# network logins

## melts

Hey, i need some help   :Very Happy: 

I've started a pilot program where I work to install linux on desktops. I'm at an Australian high school as the sole IT lacky and i wanted to do something different, so i've done this.

Since this isn't the first time i've installed gentoo I've done all the initial stuff and got a working pc, everything is cool   :Cool: 

but now i have to choose a login system that will work for, ideally, the entire school - and i haven't covered a lot in linux network logins :/

PAM + Kerberos seemed good, but i can't compile pam_krb5 (note: i had to compile mit-krb5 during stage two since heimdal-0.6 wouldn't compile, and still won't   :Confused: )

on top of that, i've seen one mention of using a program to interface windows domain with something kerbertised, but it was brief and lacked any info, i could of even misunderstod what he was interfacing.

The school has a windows 2000 domain controller and some 600 users in the AD. while it doesn't bother me so much if i can't use the windows controller to do the authentication, it'd certainly help things along.

JOB.
Extend the forum post on Linux network logins at a high school, continuing from its final sentence.

EXCERPTED DATA.
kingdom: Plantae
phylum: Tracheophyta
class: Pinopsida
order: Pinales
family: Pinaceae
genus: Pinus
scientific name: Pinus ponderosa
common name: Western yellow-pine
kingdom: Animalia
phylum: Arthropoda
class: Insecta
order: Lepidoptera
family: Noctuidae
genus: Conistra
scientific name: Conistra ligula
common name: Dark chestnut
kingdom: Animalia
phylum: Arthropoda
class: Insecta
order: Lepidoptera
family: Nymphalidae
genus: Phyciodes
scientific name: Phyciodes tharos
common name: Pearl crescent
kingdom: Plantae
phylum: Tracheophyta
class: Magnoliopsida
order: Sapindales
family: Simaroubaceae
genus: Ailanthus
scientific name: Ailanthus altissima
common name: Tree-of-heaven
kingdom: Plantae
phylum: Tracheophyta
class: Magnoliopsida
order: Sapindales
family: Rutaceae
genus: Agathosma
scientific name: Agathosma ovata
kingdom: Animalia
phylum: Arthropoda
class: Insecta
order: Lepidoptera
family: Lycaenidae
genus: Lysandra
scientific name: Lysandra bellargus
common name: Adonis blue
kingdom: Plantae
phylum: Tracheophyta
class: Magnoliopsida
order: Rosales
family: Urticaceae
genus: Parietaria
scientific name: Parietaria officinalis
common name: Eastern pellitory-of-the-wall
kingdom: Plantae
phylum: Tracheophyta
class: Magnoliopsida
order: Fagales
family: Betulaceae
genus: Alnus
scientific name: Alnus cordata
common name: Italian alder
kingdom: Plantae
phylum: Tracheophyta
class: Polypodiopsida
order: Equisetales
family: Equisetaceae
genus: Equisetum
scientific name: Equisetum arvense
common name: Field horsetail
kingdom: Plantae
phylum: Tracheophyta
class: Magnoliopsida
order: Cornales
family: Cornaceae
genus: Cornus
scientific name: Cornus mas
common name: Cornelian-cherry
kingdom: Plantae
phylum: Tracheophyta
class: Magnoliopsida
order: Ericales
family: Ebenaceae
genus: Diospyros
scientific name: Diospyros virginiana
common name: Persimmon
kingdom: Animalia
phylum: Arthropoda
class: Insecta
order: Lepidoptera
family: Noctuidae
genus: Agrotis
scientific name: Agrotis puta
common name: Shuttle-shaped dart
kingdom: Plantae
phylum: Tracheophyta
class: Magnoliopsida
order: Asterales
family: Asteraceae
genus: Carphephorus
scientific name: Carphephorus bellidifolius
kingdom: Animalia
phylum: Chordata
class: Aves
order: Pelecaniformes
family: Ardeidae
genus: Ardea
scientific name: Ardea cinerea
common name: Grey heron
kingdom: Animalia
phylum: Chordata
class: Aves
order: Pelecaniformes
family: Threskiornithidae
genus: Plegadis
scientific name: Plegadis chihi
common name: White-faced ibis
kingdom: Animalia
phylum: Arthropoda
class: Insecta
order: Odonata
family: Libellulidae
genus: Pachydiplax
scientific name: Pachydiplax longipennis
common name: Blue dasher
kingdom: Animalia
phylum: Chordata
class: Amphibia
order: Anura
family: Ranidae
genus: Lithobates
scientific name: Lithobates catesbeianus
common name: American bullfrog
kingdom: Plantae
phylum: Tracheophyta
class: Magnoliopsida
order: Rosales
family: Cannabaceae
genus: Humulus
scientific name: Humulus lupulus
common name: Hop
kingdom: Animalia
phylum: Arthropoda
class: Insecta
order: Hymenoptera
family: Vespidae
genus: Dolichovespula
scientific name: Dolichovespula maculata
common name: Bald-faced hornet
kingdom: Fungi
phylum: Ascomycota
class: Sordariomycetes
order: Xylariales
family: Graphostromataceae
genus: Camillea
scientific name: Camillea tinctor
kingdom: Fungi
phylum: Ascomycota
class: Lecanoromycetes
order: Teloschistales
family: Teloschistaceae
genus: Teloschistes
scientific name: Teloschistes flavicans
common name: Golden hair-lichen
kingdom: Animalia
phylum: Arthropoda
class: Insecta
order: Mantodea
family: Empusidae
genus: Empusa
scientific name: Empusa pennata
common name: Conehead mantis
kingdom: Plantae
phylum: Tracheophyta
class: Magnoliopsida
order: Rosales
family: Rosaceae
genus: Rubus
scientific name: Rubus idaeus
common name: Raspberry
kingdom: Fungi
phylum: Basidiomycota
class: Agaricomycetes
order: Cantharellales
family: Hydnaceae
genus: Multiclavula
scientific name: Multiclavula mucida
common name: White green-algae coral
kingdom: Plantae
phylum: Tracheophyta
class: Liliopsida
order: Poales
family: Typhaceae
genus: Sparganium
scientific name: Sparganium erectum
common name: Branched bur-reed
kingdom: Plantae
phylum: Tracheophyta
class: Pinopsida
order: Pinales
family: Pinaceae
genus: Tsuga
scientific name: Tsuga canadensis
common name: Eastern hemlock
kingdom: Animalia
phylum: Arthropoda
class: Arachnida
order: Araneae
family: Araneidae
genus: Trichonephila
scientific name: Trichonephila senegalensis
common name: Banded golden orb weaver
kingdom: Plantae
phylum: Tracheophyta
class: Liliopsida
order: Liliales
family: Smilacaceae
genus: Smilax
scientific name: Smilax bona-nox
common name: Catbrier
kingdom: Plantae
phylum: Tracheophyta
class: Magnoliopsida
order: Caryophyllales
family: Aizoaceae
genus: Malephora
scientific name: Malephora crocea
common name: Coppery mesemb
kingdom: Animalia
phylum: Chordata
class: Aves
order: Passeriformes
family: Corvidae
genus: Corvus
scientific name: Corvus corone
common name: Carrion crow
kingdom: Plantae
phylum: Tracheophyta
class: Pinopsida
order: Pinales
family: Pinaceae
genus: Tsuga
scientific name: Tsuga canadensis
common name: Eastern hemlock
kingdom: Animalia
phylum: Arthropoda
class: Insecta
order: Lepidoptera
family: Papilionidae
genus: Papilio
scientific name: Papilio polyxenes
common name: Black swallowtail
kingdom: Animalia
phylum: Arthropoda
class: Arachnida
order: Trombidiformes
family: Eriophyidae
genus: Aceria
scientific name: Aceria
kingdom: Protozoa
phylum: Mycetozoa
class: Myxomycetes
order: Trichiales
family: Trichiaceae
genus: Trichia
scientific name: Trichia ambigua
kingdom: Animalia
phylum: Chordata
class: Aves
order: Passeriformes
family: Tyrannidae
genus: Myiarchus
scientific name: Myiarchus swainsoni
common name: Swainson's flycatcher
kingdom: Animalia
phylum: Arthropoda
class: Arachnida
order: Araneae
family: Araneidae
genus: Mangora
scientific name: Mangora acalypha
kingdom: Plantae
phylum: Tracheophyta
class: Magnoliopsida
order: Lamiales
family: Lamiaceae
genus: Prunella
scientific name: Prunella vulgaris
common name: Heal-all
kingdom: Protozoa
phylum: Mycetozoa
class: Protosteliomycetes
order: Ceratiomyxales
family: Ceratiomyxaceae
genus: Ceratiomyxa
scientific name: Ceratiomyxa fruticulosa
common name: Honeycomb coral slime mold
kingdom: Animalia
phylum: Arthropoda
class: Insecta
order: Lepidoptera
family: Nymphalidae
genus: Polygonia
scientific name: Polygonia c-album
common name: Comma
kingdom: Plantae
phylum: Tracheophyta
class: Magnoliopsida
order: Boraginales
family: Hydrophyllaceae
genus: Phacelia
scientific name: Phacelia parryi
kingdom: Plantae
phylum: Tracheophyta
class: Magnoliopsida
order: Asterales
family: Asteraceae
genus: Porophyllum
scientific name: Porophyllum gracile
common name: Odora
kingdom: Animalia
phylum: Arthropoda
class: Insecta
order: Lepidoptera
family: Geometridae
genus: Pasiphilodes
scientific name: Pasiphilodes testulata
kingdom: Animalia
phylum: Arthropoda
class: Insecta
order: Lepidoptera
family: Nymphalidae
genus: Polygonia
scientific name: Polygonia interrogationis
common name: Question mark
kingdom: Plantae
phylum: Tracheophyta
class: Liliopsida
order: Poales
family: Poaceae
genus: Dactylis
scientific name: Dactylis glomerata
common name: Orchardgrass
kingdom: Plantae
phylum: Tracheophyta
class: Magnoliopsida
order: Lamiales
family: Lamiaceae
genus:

RESULT OF THE TASK.
I also have a gentoo box doing firewall stuff that can happily run any auth daemons as required.

I'm intending to write the whole project up for other schools to use (i'm hoping i can get a bit of a job change being a in house linux implementer    :Wink: ) as well as convince the department that it can be done. I'll happily post the howto here once i have a working one - no doubt handy as it seems pretty hard to find a full guide to kerberos authentication systems

anyway, i'm after some help to figure out why the pam component won't compile, and any info people have on what they might have done so i can start building a login system. (oh and if anyone thinks i should be using something like radius instead, post that up too, i don't know if kerberos is the way to go, yet)

----------

## Grathol

I had trouble compiling heimdal as well.  Ended up with mit-krb5, not that I really care.  Here's how to compile pam_krb5:

https://bugs.gentoo.org/show_bug.cgi?id=35059

I'm also in the middle of working on a project like this to enable a common set of logins in both web applications and for ssh logins to a set of machines.  A good explanation of all the underlying technologies can be found here:

http://www.linuxgeek.net/index.pl/authentication

I haven't had much luck getting the PAM modules to properly allow users in the Kerberos database to connect, so if you make any progress with that, please post   :Smile:  I'll do the same.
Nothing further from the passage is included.